** ACTIVITY **
Below are some records. Print exactly the lines between the one holding "Kutarik klit*risnya, kupuntir" and the one holding "Tak lama kemudian", inclusive, and nothing else.

** RECORDS **
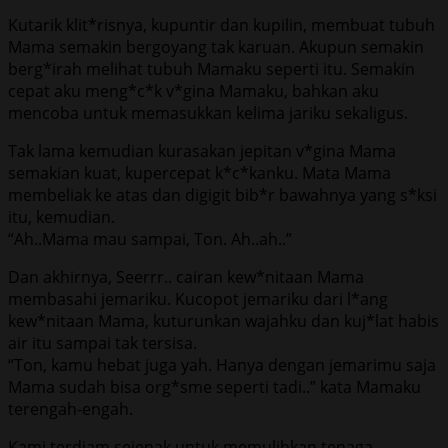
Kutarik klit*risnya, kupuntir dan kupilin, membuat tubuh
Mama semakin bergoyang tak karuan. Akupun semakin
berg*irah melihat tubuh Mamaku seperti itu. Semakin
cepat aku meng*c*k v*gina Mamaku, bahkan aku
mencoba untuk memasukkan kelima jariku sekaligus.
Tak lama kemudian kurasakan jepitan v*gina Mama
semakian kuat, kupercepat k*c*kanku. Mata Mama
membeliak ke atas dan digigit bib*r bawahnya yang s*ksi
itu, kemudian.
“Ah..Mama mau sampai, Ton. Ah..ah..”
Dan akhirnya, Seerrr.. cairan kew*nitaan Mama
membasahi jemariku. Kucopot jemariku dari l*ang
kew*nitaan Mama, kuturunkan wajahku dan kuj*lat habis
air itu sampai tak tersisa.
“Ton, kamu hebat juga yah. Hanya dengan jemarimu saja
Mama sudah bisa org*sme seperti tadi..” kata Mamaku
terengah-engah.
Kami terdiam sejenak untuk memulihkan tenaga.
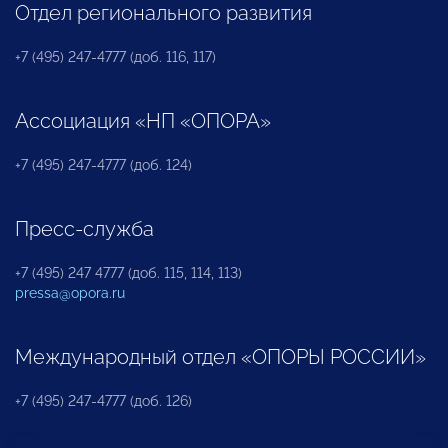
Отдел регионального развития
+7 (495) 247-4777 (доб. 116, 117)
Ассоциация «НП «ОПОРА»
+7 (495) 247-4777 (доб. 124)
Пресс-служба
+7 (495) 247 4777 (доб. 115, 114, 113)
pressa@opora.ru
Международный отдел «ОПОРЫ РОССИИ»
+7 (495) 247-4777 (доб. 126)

==

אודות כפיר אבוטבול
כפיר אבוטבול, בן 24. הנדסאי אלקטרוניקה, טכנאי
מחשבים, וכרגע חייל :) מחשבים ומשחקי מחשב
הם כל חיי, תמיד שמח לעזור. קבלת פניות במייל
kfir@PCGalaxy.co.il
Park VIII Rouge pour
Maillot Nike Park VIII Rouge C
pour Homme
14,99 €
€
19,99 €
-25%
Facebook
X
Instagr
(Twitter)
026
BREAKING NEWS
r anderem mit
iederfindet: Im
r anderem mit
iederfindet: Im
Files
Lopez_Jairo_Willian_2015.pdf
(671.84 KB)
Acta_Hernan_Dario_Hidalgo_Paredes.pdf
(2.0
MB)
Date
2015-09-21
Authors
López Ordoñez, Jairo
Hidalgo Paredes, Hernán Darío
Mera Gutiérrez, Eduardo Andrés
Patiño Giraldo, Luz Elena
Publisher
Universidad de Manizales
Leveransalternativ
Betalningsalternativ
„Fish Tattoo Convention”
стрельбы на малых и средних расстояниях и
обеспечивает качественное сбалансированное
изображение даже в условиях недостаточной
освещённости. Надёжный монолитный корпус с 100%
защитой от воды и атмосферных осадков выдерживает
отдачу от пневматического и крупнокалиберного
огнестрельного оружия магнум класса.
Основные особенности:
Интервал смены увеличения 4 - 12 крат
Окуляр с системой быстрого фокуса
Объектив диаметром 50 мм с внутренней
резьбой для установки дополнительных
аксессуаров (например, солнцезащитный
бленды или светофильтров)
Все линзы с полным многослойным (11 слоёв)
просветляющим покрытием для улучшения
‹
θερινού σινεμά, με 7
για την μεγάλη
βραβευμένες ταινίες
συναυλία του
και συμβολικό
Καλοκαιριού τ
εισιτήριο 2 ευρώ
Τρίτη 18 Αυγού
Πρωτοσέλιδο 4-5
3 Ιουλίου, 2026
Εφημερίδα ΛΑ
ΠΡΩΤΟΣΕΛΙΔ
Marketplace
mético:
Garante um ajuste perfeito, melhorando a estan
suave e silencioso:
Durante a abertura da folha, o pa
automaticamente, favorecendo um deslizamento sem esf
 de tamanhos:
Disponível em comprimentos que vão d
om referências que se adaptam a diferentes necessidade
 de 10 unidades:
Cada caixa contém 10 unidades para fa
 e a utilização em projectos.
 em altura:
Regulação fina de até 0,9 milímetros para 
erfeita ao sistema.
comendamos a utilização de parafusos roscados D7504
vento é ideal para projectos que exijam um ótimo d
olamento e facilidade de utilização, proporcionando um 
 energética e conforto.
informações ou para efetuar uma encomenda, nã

--

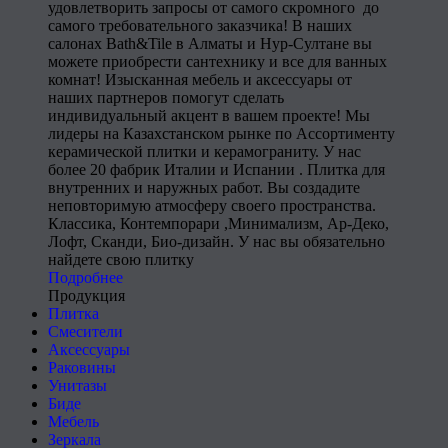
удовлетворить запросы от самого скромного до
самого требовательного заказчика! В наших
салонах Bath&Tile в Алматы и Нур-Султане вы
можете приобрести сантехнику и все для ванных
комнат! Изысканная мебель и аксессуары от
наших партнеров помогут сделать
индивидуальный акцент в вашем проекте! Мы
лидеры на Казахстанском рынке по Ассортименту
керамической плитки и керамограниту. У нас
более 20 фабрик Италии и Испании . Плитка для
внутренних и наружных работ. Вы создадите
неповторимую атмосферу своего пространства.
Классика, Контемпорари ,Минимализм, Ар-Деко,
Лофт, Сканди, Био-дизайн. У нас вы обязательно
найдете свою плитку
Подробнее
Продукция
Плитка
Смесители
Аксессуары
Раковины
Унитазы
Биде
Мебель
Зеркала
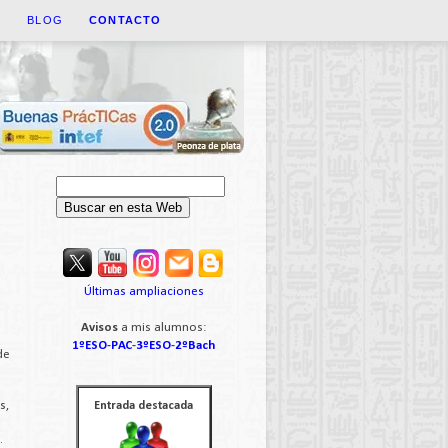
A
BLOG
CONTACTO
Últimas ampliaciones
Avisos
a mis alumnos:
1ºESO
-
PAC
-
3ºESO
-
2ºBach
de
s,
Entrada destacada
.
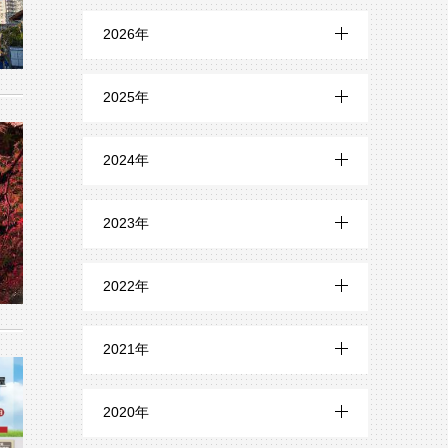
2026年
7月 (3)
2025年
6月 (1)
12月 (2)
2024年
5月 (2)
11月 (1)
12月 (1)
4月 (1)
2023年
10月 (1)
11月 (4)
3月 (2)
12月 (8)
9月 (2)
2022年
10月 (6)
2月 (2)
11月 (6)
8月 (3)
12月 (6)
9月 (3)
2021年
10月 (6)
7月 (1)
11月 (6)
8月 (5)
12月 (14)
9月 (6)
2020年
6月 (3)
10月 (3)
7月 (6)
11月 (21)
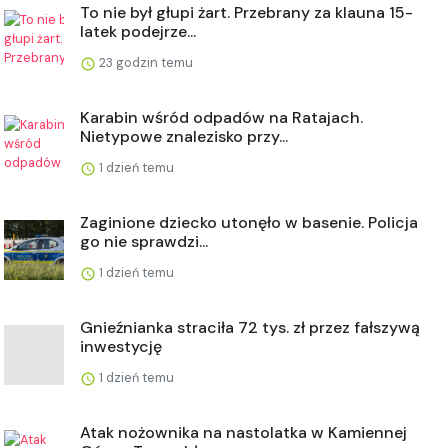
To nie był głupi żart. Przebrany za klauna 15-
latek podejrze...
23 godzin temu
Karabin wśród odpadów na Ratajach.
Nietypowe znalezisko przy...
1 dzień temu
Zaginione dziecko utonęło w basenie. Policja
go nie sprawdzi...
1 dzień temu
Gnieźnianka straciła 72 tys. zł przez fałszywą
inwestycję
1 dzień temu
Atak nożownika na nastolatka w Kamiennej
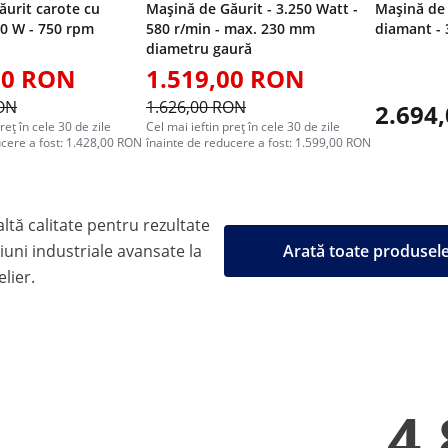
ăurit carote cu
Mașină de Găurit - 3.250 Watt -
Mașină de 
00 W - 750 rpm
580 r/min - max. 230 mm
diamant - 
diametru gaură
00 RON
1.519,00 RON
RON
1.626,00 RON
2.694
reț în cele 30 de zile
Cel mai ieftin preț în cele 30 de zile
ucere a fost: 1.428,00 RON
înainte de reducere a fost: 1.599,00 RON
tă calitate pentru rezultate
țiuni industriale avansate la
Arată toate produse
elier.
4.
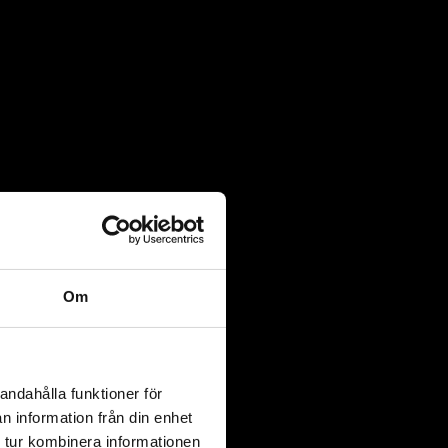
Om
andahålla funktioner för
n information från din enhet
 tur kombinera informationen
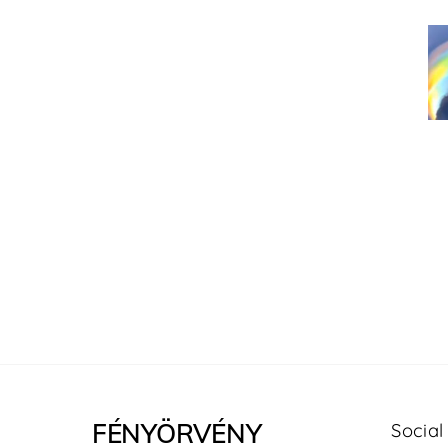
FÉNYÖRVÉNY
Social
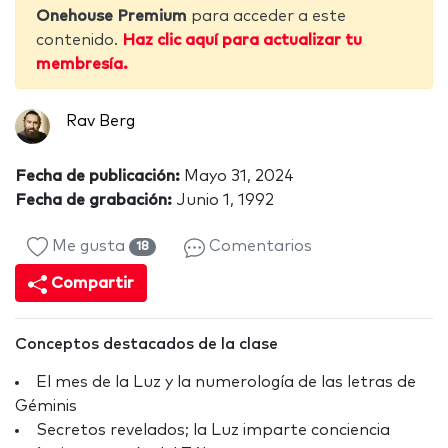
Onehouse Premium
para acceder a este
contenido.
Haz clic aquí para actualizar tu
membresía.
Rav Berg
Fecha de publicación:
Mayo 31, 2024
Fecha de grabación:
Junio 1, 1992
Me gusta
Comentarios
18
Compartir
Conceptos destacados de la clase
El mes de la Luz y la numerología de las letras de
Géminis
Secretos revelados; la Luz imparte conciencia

** EXERCISE ANSWER **
Kutarik klit*risnya, kupuntir dan kupilin, membuat tubuh
Mama semakin bergoyang tak karuan. Akupun semakin
berg*irah melihat tubuh Mamaku seperti itu. Semakin
cepat aku meng*c*k v*gina Mamaku, bahkan aku
mencoba untuk memasukkan kelima jariku sekaligus.
Tak lama kemudian kurasakan jepitan v*gina Mama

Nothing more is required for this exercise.